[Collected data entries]
[Start of Attachment]

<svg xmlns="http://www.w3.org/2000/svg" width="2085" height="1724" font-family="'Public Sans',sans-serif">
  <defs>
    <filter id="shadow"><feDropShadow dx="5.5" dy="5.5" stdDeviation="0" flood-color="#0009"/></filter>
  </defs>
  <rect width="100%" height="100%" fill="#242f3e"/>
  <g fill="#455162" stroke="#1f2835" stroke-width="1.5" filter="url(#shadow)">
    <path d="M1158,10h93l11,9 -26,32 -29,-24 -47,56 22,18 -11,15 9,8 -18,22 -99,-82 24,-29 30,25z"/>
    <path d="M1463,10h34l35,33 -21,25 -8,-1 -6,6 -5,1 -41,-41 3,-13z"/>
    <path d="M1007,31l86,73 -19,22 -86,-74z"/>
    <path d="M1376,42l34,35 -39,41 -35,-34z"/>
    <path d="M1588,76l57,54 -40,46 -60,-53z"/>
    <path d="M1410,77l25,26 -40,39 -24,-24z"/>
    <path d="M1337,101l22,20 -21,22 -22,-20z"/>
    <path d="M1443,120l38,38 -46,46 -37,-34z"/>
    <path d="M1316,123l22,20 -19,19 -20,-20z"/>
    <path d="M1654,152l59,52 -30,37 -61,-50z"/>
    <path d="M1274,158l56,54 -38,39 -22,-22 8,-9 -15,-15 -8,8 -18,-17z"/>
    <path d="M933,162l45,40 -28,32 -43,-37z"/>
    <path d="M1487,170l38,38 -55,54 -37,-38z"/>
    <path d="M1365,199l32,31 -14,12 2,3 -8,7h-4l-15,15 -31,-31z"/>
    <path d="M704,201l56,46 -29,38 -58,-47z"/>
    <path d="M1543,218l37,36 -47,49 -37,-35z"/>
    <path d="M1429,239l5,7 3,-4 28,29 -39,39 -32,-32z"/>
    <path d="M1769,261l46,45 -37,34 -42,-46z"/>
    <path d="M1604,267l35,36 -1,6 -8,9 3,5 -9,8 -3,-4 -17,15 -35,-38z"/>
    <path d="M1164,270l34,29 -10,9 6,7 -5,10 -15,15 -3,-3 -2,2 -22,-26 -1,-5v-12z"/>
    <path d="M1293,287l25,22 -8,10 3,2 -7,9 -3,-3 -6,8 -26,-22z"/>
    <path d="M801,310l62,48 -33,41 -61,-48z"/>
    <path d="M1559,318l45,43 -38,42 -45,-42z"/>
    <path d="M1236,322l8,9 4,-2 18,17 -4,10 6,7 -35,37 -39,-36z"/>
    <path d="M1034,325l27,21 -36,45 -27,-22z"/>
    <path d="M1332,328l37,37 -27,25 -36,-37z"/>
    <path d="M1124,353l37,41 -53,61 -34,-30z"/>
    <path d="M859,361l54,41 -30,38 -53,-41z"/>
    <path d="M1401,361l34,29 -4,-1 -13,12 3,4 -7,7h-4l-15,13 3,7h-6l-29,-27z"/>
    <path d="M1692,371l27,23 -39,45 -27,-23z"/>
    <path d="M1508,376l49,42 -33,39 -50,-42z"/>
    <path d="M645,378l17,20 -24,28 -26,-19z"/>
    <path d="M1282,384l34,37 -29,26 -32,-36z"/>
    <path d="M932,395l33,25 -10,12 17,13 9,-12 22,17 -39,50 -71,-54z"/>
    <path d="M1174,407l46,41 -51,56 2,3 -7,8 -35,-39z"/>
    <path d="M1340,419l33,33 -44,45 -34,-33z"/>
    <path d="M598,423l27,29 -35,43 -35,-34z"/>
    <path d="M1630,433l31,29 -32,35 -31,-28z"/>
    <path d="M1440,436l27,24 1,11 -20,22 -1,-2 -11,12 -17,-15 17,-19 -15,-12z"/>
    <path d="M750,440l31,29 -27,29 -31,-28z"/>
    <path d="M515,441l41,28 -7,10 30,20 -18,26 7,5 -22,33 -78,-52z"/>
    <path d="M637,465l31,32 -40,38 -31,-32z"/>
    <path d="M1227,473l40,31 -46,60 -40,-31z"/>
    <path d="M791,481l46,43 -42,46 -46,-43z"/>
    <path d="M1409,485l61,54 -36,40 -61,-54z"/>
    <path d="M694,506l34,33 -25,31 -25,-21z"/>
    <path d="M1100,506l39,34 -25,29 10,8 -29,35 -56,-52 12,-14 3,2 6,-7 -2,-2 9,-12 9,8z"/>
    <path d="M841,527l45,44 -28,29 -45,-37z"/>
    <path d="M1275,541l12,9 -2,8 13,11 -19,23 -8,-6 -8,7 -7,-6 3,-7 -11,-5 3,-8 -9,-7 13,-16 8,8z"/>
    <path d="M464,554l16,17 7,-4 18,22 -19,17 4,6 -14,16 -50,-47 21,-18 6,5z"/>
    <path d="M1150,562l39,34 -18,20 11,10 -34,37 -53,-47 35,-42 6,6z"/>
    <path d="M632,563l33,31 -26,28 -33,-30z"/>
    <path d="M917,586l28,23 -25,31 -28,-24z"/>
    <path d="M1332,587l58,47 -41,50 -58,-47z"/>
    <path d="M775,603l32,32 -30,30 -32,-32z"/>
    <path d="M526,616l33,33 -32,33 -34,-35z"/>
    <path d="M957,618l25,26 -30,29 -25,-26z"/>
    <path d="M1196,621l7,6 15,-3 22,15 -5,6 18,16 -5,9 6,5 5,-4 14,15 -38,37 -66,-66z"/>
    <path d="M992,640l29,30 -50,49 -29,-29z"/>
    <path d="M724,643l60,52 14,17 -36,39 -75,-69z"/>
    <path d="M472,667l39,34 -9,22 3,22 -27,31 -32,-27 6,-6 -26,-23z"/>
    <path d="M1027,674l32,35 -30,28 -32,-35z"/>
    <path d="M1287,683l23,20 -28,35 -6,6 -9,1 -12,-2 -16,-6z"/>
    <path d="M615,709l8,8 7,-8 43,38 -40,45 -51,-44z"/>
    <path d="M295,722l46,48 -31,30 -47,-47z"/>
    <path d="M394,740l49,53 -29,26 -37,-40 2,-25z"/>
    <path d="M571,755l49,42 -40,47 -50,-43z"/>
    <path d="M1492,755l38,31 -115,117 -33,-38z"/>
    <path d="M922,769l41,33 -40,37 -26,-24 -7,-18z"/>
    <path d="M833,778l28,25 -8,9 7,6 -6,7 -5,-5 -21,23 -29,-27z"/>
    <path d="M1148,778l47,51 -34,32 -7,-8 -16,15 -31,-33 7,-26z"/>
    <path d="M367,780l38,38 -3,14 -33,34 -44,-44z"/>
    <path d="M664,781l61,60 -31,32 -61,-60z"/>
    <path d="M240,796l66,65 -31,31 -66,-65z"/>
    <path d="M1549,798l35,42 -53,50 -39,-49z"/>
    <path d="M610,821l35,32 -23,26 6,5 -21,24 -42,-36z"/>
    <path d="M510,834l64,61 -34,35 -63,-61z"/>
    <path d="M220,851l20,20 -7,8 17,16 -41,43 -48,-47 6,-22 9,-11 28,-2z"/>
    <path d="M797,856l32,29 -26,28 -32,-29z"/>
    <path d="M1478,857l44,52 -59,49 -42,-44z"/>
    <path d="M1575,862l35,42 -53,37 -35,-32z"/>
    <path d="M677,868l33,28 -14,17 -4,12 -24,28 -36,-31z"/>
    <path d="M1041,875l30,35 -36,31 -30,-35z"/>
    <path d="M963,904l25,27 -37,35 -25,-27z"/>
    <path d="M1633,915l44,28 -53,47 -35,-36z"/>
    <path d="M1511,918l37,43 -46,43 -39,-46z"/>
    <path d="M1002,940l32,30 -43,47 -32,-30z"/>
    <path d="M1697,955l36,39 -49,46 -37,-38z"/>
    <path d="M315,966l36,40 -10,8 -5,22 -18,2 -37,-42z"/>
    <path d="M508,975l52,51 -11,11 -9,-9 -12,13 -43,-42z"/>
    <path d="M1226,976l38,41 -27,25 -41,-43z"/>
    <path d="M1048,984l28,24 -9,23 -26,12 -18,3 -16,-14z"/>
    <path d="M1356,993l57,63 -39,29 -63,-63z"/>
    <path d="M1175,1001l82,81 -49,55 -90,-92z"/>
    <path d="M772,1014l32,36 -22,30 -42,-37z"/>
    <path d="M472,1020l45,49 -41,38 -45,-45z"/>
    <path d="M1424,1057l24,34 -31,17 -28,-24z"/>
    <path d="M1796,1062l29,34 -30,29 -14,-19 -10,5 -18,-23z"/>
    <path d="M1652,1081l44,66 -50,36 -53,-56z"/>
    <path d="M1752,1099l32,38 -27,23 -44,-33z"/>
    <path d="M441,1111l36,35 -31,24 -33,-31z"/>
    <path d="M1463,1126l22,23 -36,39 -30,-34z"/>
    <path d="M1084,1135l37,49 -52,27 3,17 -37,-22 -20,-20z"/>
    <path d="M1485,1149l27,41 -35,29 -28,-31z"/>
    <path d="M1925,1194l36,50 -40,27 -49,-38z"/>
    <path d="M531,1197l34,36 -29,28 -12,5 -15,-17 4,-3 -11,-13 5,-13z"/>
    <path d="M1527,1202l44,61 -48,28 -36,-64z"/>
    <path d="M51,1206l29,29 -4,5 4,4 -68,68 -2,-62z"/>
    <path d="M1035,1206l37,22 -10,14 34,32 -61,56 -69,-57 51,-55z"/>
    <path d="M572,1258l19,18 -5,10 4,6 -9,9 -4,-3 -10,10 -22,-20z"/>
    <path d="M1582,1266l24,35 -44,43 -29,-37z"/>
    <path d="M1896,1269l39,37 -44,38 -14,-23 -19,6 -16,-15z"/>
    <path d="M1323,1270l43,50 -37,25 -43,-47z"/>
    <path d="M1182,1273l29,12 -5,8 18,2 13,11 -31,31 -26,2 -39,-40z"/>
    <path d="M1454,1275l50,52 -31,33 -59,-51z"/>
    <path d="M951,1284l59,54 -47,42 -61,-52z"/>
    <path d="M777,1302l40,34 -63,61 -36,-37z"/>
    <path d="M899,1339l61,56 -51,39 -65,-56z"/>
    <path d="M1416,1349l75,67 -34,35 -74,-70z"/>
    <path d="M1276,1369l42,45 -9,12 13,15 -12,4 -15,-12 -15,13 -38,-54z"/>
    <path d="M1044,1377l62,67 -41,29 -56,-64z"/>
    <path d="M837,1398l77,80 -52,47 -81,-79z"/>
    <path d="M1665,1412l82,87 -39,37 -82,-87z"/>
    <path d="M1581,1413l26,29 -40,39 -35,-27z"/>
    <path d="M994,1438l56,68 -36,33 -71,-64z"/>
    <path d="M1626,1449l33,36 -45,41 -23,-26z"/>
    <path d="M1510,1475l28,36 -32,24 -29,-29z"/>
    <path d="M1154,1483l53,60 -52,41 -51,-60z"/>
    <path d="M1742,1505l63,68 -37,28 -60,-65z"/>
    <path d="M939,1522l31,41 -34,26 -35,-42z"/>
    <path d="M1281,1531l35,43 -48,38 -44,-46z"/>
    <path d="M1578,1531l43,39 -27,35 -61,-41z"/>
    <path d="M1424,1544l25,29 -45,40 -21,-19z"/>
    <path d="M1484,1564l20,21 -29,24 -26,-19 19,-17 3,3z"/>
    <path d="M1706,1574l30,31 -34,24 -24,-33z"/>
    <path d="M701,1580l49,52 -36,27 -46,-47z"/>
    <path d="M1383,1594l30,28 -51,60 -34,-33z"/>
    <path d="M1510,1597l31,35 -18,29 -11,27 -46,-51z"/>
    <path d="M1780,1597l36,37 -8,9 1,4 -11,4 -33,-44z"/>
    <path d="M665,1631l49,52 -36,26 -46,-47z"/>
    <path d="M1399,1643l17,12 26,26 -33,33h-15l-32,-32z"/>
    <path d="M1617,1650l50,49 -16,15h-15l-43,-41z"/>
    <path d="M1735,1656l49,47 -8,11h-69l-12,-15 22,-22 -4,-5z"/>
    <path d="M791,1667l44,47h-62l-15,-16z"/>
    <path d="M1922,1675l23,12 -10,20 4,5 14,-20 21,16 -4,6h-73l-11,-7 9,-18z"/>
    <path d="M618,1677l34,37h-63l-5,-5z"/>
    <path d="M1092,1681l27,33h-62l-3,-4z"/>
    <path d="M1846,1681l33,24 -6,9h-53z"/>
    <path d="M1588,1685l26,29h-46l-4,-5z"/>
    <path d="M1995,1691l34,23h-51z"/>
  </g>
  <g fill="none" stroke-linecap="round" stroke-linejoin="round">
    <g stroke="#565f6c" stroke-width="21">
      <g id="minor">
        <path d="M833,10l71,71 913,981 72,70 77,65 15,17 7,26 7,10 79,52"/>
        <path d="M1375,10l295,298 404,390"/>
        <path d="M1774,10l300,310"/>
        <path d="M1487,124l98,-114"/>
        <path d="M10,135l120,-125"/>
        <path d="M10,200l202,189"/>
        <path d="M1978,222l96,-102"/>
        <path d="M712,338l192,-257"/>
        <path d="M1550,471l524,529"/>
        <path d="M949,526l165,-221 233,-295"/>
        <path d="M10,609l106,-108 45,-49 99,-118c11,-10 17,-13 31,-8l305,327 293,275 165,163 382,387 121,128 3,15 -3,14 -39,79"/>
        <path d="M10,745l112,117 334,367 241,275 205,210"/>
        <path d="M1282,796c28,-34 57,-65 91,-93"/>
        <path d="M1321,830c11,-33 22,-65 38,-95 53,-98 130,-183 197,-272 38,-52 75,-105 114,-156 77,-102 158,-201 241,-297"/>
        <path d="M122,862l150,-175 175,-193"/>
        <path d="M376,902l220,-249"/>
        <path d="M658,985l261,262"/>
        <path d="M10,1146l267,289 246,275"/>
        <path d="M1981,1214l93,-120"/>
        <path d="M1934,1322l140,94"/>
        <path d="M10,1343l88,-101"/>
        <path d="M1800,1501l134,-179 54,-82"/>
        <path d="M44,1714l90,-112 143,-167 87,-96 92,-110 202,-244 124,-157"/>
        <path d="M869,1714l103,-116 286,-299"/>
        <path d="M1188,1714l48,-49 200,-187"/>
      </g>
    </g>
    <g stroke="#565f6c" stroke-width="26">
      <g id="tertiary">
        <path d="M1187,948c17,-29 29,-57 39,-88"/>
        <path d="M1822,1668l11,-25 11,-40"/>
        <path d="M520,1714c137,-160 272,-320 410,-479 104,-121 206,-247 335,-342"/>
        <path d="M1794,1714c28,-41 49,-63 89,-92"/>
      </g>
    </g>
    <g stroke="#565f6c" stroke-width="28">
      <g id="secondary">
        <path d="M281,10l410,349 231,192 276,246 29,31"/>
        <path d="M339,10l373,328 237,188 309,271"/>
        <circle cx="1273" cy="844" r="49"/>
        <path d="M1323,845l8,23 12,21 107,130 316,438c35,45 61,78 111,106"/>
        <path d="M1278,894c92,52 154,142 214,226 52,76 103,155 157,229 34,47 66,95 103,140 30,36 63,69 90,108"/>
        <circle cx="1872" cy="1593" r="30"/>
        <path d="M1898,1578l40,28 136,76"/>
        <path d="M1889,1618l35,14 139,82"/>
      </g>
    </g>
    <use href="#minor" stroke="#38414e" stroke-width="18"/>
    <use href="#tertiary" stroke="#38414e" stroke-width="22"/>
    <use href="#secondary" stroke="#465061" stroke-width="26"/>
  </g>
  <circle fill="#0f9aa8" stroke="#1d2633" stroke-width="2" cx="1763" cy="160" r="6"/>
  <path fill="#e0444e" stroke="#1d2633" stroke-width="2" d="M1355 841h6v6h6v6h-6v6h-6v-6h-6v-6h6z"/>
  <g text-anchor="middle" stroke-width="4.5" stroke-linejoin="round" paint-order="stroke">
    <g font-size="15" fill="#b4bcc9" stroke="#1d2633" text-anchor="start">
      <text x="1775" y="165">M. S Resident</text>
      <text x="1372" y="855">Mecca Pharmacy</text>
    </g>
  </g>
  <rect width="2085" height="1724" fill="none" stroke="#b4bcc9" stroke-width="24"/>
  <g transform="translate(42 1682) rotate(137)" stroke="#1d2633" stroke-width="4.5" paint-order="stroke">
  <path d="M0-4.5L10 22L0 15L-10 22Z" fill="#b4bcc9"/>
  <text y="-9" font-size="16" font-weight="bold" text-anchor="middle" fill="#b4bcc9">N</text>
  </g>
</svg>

[End of Attachment]

## Exercise description
Search the entries for the word "size" and copy every line that holds it.

## Result
    <g font-size="15" fill="#b4bcc9" stroke="#1d2633" text-anchor="start">
  <text y="-9" font-size="16" font-weight="bold" text-anchor="middle" fill="#b4bcc9">N</text>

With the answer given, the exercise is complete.